HMIP report praises Military Corrective Training Centre

By agency reporter
March 4, 2018

The Military Corrective Training Centre (MCTC) in Colchester, the only secure training centre for the armed services, has had very good inspections in recent years and 2017 proved no exception, according to HM Chief Inspector of Prison, Peter Clarke.

Inspectors found the MCTC to be safe, decent and purposeful and could not recall ever having been to a more respectful institution. It exuded “an extraordinarily strong ethos where the care and rehabilitation of the detainees was the unequivocal and overriding objective.” Drugs and violence were virtually unknown.

Activities were tailored to whether detainees were going to return to their units or to civilian life on discharge. In either case, Mr Clarke said, “the quality of what was available was high.”  Detainees who had been held in the MCTC frequently returned to their units with better military skills and physically fitter than when they entered the centre, and often achieved promotion. A good range of accredited qualifications was available for those who were returning to civilian life.”

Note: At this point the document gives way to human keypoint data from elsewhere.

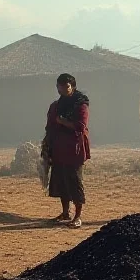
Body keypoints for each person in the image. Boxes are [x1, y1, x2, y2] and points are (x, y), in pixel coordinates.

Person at [44, 73, 90, 228]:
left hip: (74, 149)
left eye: (66, 86)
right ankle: (65, 212)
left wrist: (63, 122)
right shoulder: (55, 106)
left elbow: (80, 126)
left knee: (74, 181)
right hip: (58, 148)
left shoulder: (80, 105)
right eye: (60, 86)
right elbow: (49, 126)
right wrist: (47, 144)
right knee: (60, 181)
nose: (63, 89)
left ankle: (77, 216)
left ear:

However, Mr Clarke said, there was “one potentially serious deficiency that was beyond the control of the centre” –  the lack of post-release supervision or statutory engagement from the public authorities responsible for public protection arrangements for higher-risk violent or sex offenders. “This arose because of a statutory anomaly that does not include the military in the arrangements that apply to non-military offenders on release. This meant that the few offenders being released into the community who presented a high risk of harm to others were being released without proper supervision or risk-management.”

The report noted that at the time of the inspection, the centre held eight sex offenders and at least two perpetrators of domestic violence. “Protecting the public from harm by those detainees who had been convicted of serious criminal offences was hampered by two issues. Firstly, those released did not have a period of statutory probation supervision (as they would have done if they were being released from prison). Secondly, while those convicted of an offence within Schedule 3 of the Sexual Offences Act 2003 (and sentenced to 112 days or more at the MCTC) were placed on the Sex Offender Register (SOR), the Ministry of Defence was not recognised as a ‘responsible authority’ or a ‘duty to cooperate’ agency under the Multi-Agency Public Protection Arrangements (MAPPA) legislation.”

As a result, the report added, with the exception of SOR requirements managed by Essex Police, offenders “who would normally have been managed under MAPPA were not.” Mr Clarke said that HMIP had made a specific recommendation to the Ministry of Defence on this public protection issue and “as an Inspectorate would support the necessary policy or legal changes.”

Overall, Mr Clarke added: “It was refreshing for HM Inspectorate of Prisons to inspect a training centre where drugs and violence were virtually unknown, and where the culture was incredibly positive, forward-looking and not at all punitive. It was also notable that, since the last inspection in 2014, our previous recommendations had clearly been taken seriously, with the vast majority being fully implemented. I am confident that the recommendations flowing from this inspection will be treated in a similarly positive fashion. We are confident that the MCTC will continue to provide an excellent model of a corrective training establishment.”